▼
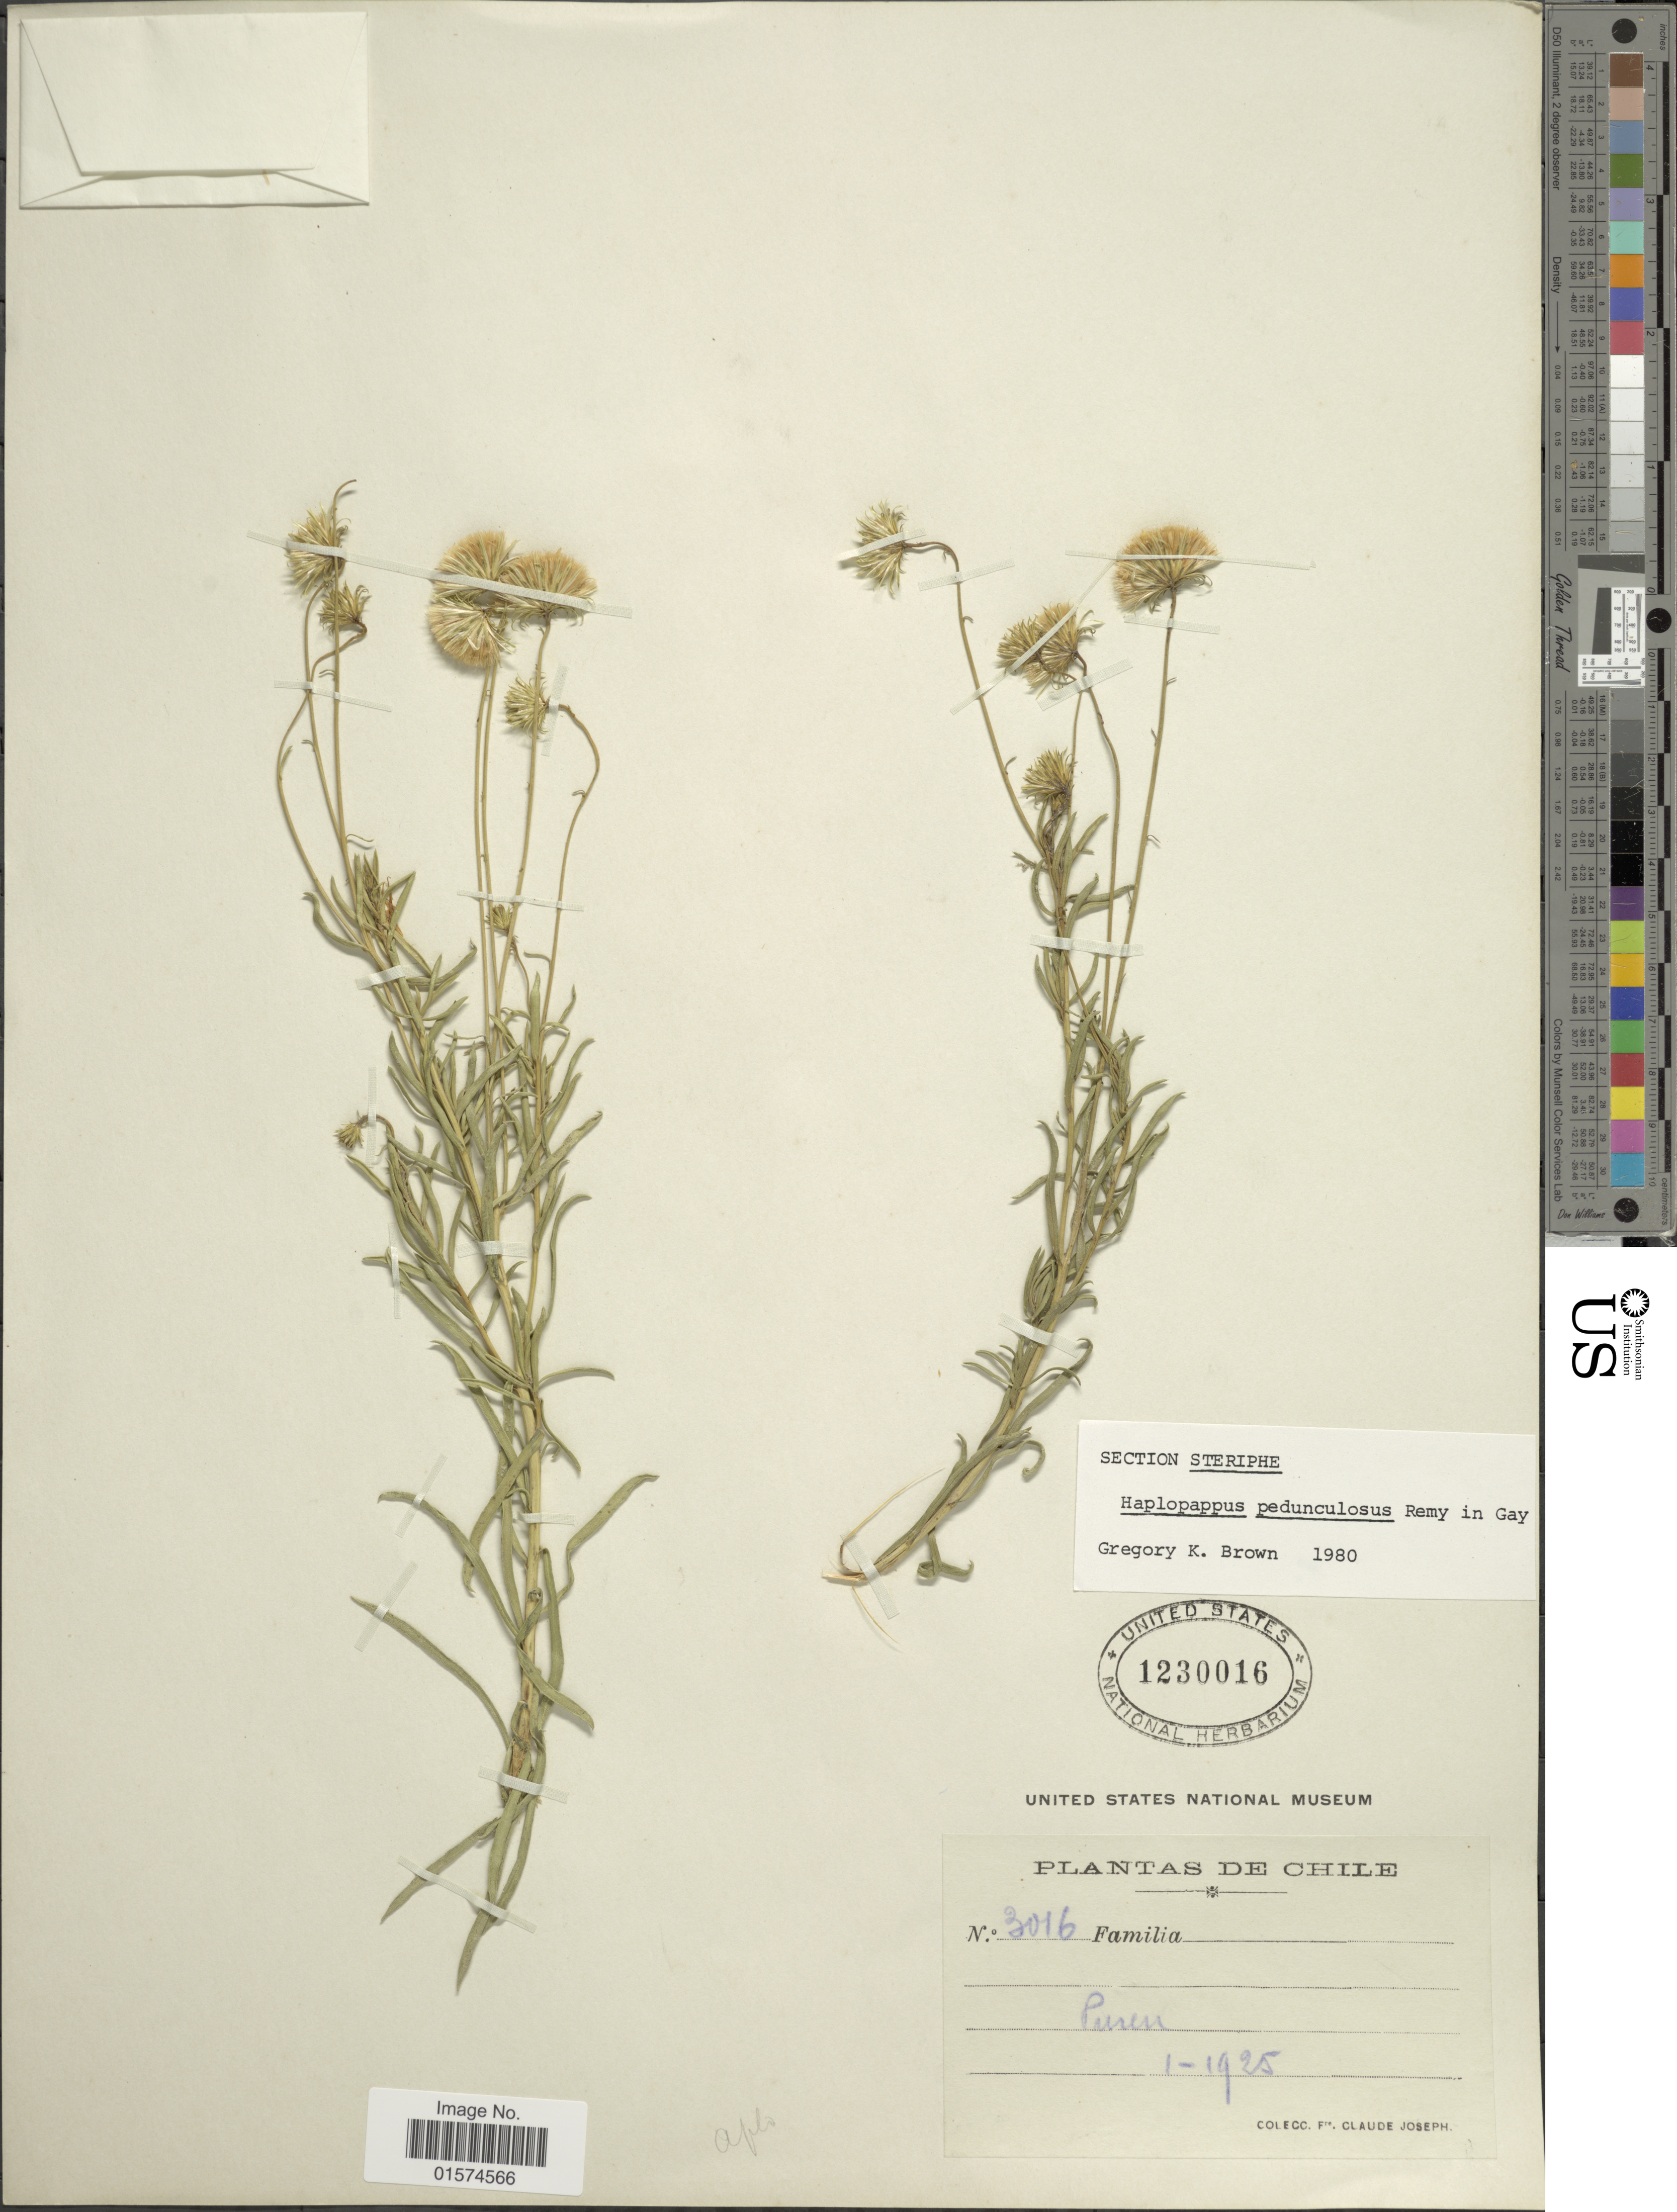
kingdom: Plantae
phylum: Tracheophyta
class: Magnoliopsida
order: Asterales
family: Asteraceae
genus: Haplopappus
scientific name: Haplopappus pedunculosus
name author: J. Rémy in Gay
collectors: Frere Claude Joseph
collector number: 3016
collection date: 1925-01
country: Chile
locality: Puren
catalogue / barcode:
▲
Rewrite the listing above, replacing "collection date" with "date collected" and leaving every other line unchanged. Omit the pictures from your answer.

▶ _Reply_
kingdom: Plantae
phylum: Tracheophyta
class: Magnoliopsida
order: Asterales
family: Asteraceae
genus: Haplopappus
scientific name: Haplopappus pedunculosus
name author: J. Rémy in Gay
collectors: Frere Claude Joseph
collector number: 3016
date collected: 1925-01
country: Chile
locality: Puren
catalogue / barcode:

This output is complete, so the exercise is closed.